I don’t want you to simply read this piece, Pause once, and move on.
My goal at WaveMaker is to create Waves.  To transmit energy over long distances.  Energy that is a long-term positive force.  That requires endurance.
As the oceanographer Dr. Sarah Oktay of Nantucket taught me, a big wave can be created by a light breeze, provided the breeze is sustained.
And so – this story serves as my light breeze.
I need you to share the story – the coupons -- to sustain the breeze.
The Pause Coupons will be used in the home of comedian Pete Dominick and his his Yoga instructing Mindfulness teaching wife Valerie who happens to have a Master’s Degree in in school psychology, and acknowledges that her parents, a Sicilian mother and Venetian father – two traditional Italian immigrants – did not really provide a model for the Art of the Pause.   She is determined to model mindfulness – model the Pause – for her two daughters.
Valerie and I will use the Pause coupons and create more if necessary.
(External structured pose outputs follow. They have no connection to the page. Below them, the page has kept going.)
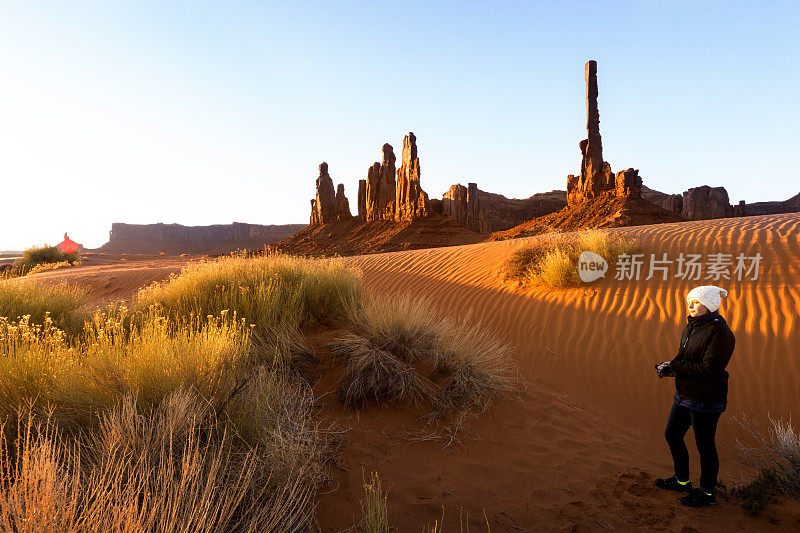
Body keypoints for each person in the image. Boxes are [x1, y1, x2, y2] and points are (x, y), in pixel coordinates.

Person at [653, 285, 736, 507]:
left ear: (709, 306)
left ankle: (707, 493)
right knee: (672, 435)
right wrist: (669, 367)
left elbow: (709, 369)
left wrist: (678, 365)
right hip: (685, 394)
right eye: (689, 300)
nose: (690, 304)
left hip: (706, 399)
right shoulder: (691, 327)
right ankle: (682, 481)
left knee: (705, 446)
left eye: (696, 301)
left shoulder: (721, 333)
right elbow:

And I have faith in my friend Pete Dominick.
Because even though he is a standup comic with one of the most quick-witted reaction times I’ve ever witnessed - which means he must be in reaction mode to thrive professionally  – there is something about Pete – as there was about my own father who was also a professional standup comic that gives me faith.
As a comedian, Pete Dominick understands and practices the art of the Pause on stage.  He does it so well, the audience probably doesn’t notice. 
But, of course, Pete and I hope that our wives notice our Pauses.
We hope the Pause will trigger Applause.